**Assignment:**
In the article on new automotive engines, edit everything from "By Duggan Flanakin" down to "in the wheels." so that "ethanol" takes the place of "methanol".

**Passage:**
By Duggan Flanakin
There are a variety of new automotive engines that developers hope will hit the commercial market in the near future. The engines are designed to run on methanol, ammonia, hydrogen, nitrogen and (surprisingly?) lithium. Another company has a donut-shaped motor that works in the wheels.
hydrogen
The Indian state of Kerala is a pioneer in the use of “green” hydrogen in transport. The Kerala Green Hydrogen Valley project, initiated by the Agency for New and Renewable Energy Research and Technology (ALERT), creates a complete hydrogen value chain to demonstrate how hydrogen can reduce emissions across sectors.
Kerala wants to replace diesel trucks with hydrogen-powered heavy-duty trucks instead of battery-electric ones as they can cover long distances without sacrificing carrying capacity. The Kerala State Road Transport Corporation is focusing on hydrogen buses. The Kochi Water Metro project includes hydrogen boats as part of an integrated transport system.
Despite these grandiose plans, India requires hydrogen refueling infrastructure that is estimated to cost $2 million per station – well above the cost of installing charging stations for battery-electric vehicles. High-performance hydrogen fuel cell systems also need to be improved.
The U.S. Department of Energy recently boasted that a hydrogen-powered truck traveled more than 1,800 miles on a single tank of gas. The truck – the H2Rescue – is a prototype developed by the DOE in collaboration with the U.S. Army, Department of Homeland Security, FEMA, the Naval Research Lab and Accelera by Cummins. It is not yet known when and whether the test truck will be put into real operation.
The truck is powered by a Cummins Accelera hydrogen fuel cell engine combined with a 250-kilowatt traction motor and is designed for use in emergency, military and utility scenarios. With an initial 386 pounds of hydrogen in its tanks, the truck traveled California roads during rush hour at speeds between 50 and 55 miles per hour.

(Landmark coordinate records)
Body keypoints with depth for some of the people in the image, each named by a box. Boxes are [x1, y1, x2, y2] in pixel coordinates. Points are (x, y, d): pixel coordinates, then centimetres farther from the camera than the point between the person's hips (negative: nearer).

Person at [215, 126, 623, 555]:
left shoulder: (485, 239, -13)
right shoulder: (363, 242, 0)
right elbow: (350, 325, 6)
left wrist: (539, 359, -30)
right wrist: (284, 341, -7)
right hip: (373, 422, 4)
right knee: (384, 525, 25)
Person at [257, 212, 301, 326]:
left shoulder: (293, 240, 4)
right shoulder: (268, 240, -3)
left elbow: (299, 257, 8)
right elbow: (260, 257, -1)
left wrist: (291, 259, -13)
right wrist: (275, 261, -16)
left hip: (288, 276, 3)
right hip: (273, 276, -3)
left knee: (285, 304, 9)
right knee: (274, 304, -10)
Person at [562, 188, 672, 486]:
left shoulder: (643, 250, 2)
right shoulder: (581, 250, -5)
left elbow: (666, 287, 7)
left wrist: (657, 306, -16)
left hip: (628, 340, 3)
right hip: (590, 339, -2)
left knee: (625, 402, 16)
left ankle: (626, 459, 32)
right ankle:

**Solution for this problem:**
By Duggan Flanakin
There are a variety of new automotive engines that developers hope will hit the commercial market in the near future. The engines are designed to run on ethanol, ammonia, hydrogen, nitrogen and (surprisingly?) lithium. Another company has a donut-shaped motor that works in the wheels.